Bayesian Deployment Approval for Learned Landing Controllers under Finite Rollout Validation
It addresses the problem of statistically rigorous deployment validation for learned controllers in safety-critical autonomous systems, where empirical metrics can be overconfident.
This work develops a Bayesian approval framework for learned autonomous landing controllers, using posterior inference to quantify deployment readiness under finite rollout evidence. The framework provides more uncertainty-calibrated assessments than empirical success frequency, as demonstrated with PPO and SAC controllers.

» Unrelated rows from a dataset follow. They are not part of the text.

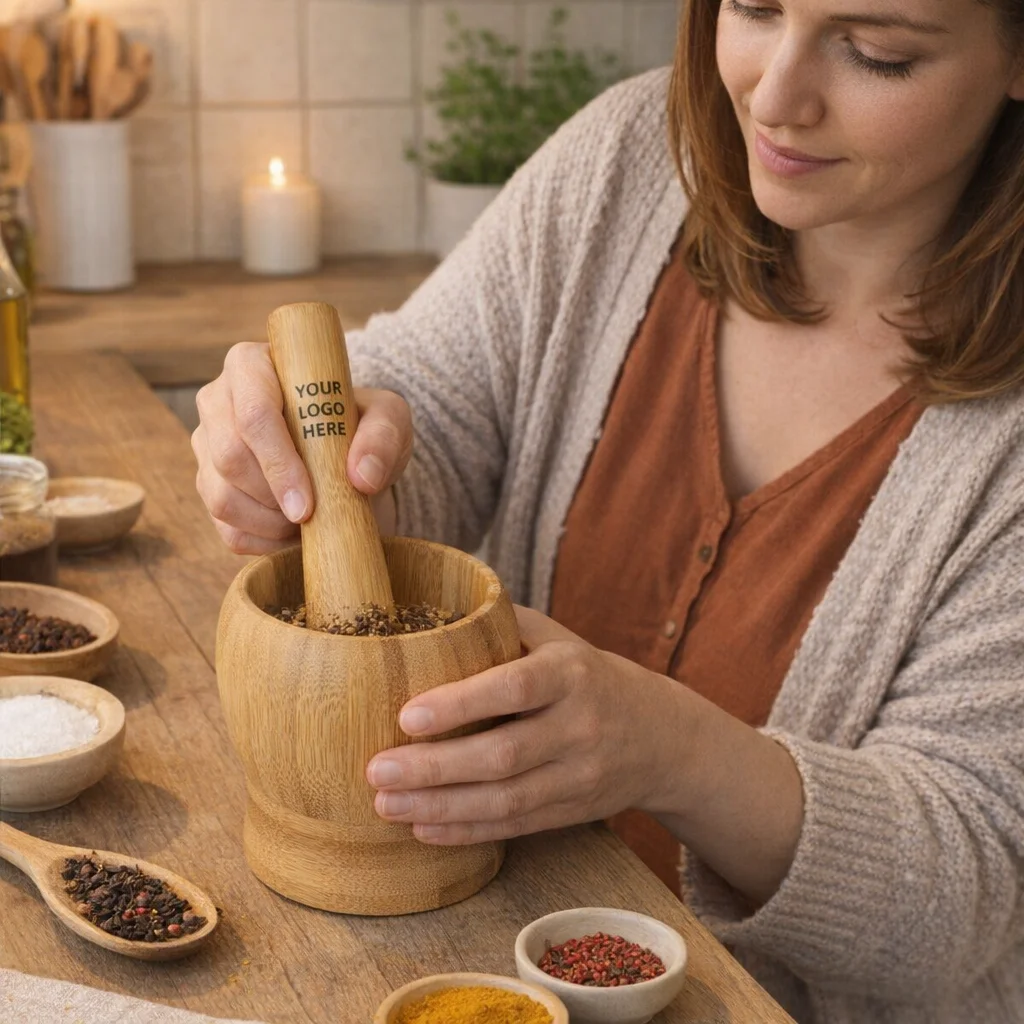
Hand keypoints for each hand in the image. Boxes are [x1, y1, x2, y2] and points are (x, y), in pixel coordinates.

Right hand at [192, 341, 412, 553]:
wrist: (348, 456)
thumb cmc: (362, 427)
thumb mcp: (388, 419)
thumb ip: (383, 437)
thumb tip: (363, 476)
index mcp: (253, 366)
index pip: (253, 411)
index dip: (278, 461)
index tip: (308, 502)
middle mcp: (218, 401)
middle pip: (229, 456)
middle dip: (275, 496)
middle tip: (313, 514)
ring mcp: (207, 446)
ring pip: (221, 496)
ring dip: (270, 522)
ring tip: (310, 520)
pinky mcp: (210, 487)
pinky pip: (226, 528)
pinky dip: (265, 542)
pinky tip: (295, 533)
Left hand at [365, 606, 687, 844]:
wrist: (662, 735)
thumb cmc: (589, 676)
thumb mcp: (559, 639)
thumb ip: (503, 625)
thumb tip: (429, 610)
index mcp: (571, 674)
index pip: (515, 689)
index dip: (461, 704)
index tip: (405, 716)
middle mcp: (579, 726)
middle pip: (503, 756)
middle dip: (434, 768)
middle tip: (375, 771)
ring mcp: (579, 775)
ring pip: (506, 801)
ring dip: (440, 806)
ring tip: (385, 805)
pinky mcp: (572, 811)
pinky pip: (515, 827)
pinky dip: (466, 831)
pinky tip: (424, 828)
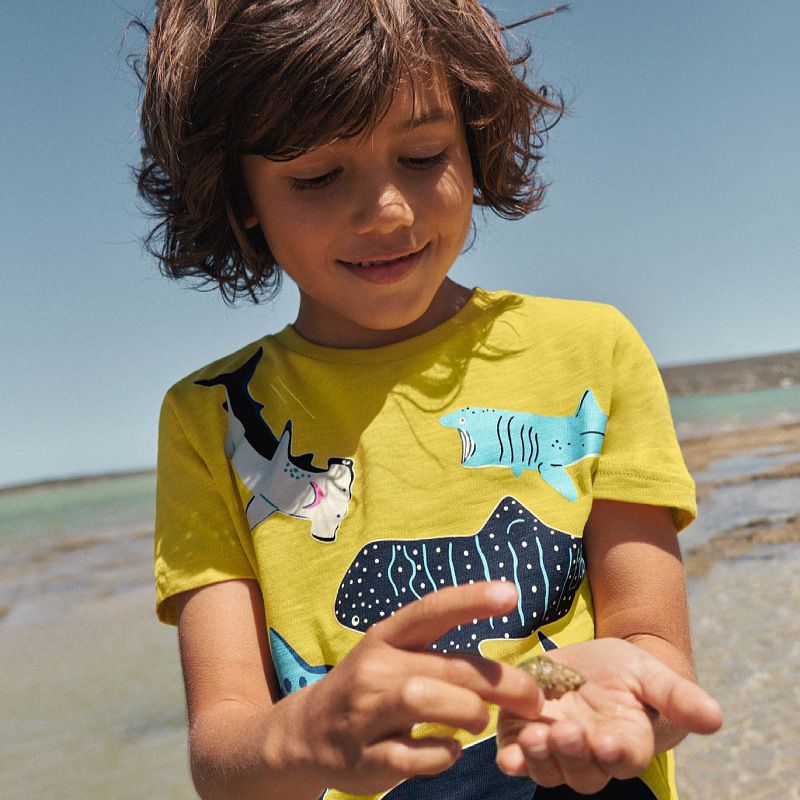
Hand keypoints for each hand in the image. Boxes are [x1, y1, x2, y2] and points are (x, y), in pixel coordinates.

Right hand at [292, 581, 543, 795]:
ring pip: (425, 701)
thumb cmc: (369, 689)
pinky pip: (417, 755)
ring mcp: (364, 713)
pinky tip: (451, 749)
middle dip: (499, 683)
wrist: (306, 734)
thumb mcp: (392, 657)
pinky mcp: (365, 758)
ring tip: (482, 722)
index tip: (510, 593)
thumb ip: (439, 657)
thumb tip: (508, 670)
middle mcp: (373, 668)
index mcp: (385, 636)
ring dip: (469, 714)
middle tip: (533, 698)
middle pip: (445, 666)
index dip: (470, 599)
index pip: (430, 610)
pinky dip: (444, 754)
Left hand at [495, 638, 721, 794]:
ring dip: (541, 758)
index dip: (616, 754)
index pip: (624, 759)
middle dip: (573, 755)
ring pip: (548, 768)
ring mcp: (555, 748)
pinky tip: (507, 754)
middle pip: (583, 772)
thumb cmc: (628, 672)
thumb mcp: (651, 674)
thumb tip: (715, 718)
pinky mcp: (523, 735)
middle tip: (565, 733)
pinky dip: (512, 758)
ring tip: (536, 737)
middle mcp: (590, 755)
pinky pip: (516, 756)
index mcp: (625, 743)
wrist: (589, 661)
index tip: (608, 742)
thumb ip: (678, 697)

Reinforcement learning and data-driven autonomous controllers are commonly evaluated using cumulative reward and empirical success frequency under finite simulation trajectories. However, such empirical metrics do not necessarily provide sufficient statistical evidence regarding deployment readiness under uncertainty. This work develops a Bayesian approval framework for learned autonomous landing controllers under finite rollout evidence. A probabilistic landing capability formulation is introduced based on touchdown safety satisfaction under uncertain operating conditions, while Bayesian posterior inference is used to quantify uncertainty regarding the true deployment capability of learned policies. Posterior approval probability and posterior deployment risk are further introduced for deployment-oriented evaluation, together with a sequential validation framework supporting approve/reject/continue decisions during progressive rollout testing. Simulation experiments using PPO and SAC controllers demonstrate that empirical success and reward optimization may produce overconfident deployment interpretation under limited validation evidence, whereas posterior approval inference provides a more uncertainty-calibrated assessment of deployment readiness. The proposed framework provides a practical statistical connection between conventional reinforcement-learning evaluation and deployment-oriented validation under uncertainty and may be generalized to broader classes of learned autonomous systems.